For one-off projections you rarely need a mapped type at all. Project straight into the shape you want and EF Core never tries to key it:

// .NET 11, EF Core 11.0.0 -- no DbSet, no HasNoKey, nothing to key
var summaries = await db.Orders
    .GroupBy(o => o.CustomerId)
    .Select(g => new OrderSummary { Reference = g.Key, Total = g.Sum(o => o.Total) })
    .ToListAsync();

Variants that land on this same error

Mapping a record without an Id

A positional record works fine as an entity, but only if one of its parameters becomes a discoverable key. public record OrderSummary(Guid Reference, decimal Total); hits this error for the same reason the class did: Reference is not Id. Name the first parameter Id, add [property: Key] to the positional parameter, or configure HasKey in OnModelCreating. The mechanics of mapping records, including init-only properties and value equality, are covered in the guide on using records with EF Core 11 correctly.

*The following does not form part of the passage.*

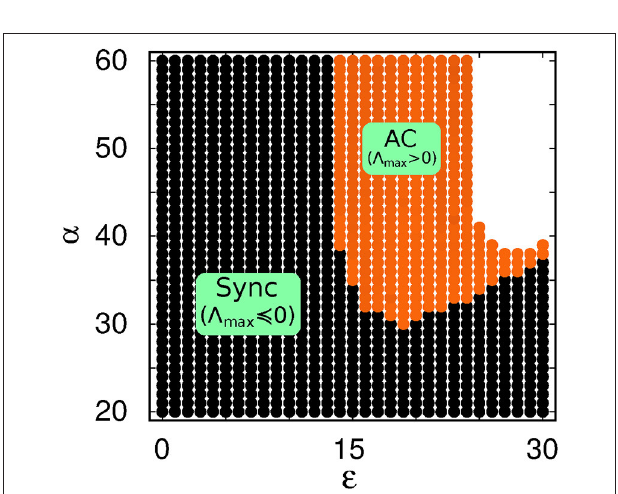
α space for P 10 ( ω 2). Three points at three α values at a particular ε − = = α space for ε 35. − =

Database.SqlQuery and FromSql result types

db.Database.SqlQuery<OrderSummary>($"...") maps OrderSummary as an implicit keyless type at query time, and that path does not need any configuration. But if you also call modelBuilder.Entity<OrderSummary>() for the same type elsewhere, you have now registered it as a regular entity, and convention demands a key. Either keep the type out of OnModelCreating entirely (let SqlQuery handle it), or register it explicitly with HasNoKey(). This is the root cause behind dotnet/efcore#35575, where a query type collided with a configured entity of the same name.

The error names a type you did not write

If the type in quotes is a framework or library type, a navigation dragged it in. Find the entity that references it and decide: real relationship (configure the key on the referenced type) or not (mark the navigation [NotMapped] or Ignore<T>() the type). This often shows up with strongly-typed JSON columns and cross-schema foreign keys, as in dotnet/efcore#36614.

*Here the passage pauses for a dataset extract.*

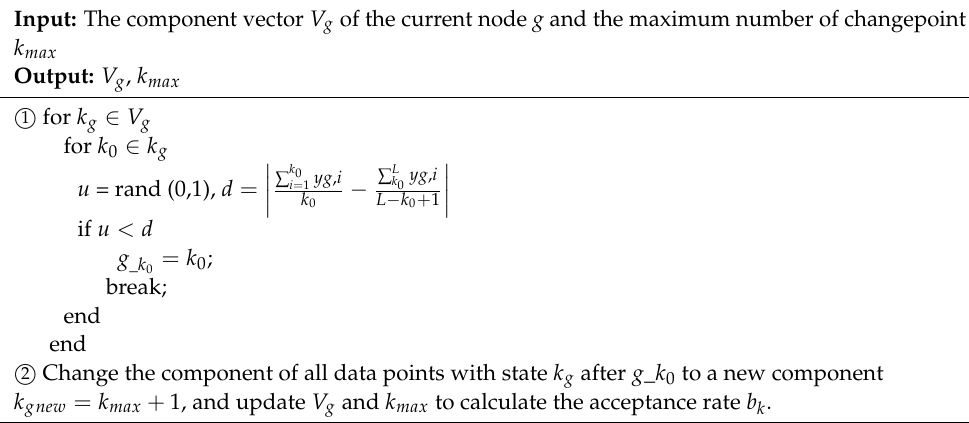
Algorithm 3: Pseudocode for changepoint birth move detection based on the Euclidean distance of data points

It only fails under dotnet ef, not at runtime

dotnet ef migrations add and dotnet ef database update build the full model, so they surface model errors that a narrow runtime code path might not have triggered yet. The error is real; the tooling just found it first. If the design-time build cannot even construct your context, you will see a different message first; that one is covered in why dotnet ef migrations add cannot create your DbContext.

A nullable or shadowed key

If your key property is nullable (int?), EF Core will discover it but ModelValidator rejects null primary keys with a closely related message. Make the key non-nullable. Likewise, if a base class and a derived class both declare Id, the shadowed member can confuse discovery; declare the key once on the type EF Core maps.

Confirming the fix

After applying one of the three fixes, force a model build without running your app so the feedback loop is fast:

# .NET 11 SDK, EF Core tools 11.0.0
dotnet ef dbcontext info --startup-project ./Api

If the model is valid, this prints the provider and context details. If a type is still keyless and unmarked, it throws the same exception, and the message tells you exactly which type is still unresolved. Work through them one at a time; a model with several view or DTO types can throw once per type until each is handled.

The mental model worth keeping: this error is EF Core asking you to classify a type. Entity with identity, keyless read-only shape, or not-an-entity. Once you answer that, the fix is mechanical. When you are wiring these types into tests and want change tracking to behave, the patterns in mocking DbContext without breaking change tracking and warming up the EF Core model before the first query pair well with getting your keys right.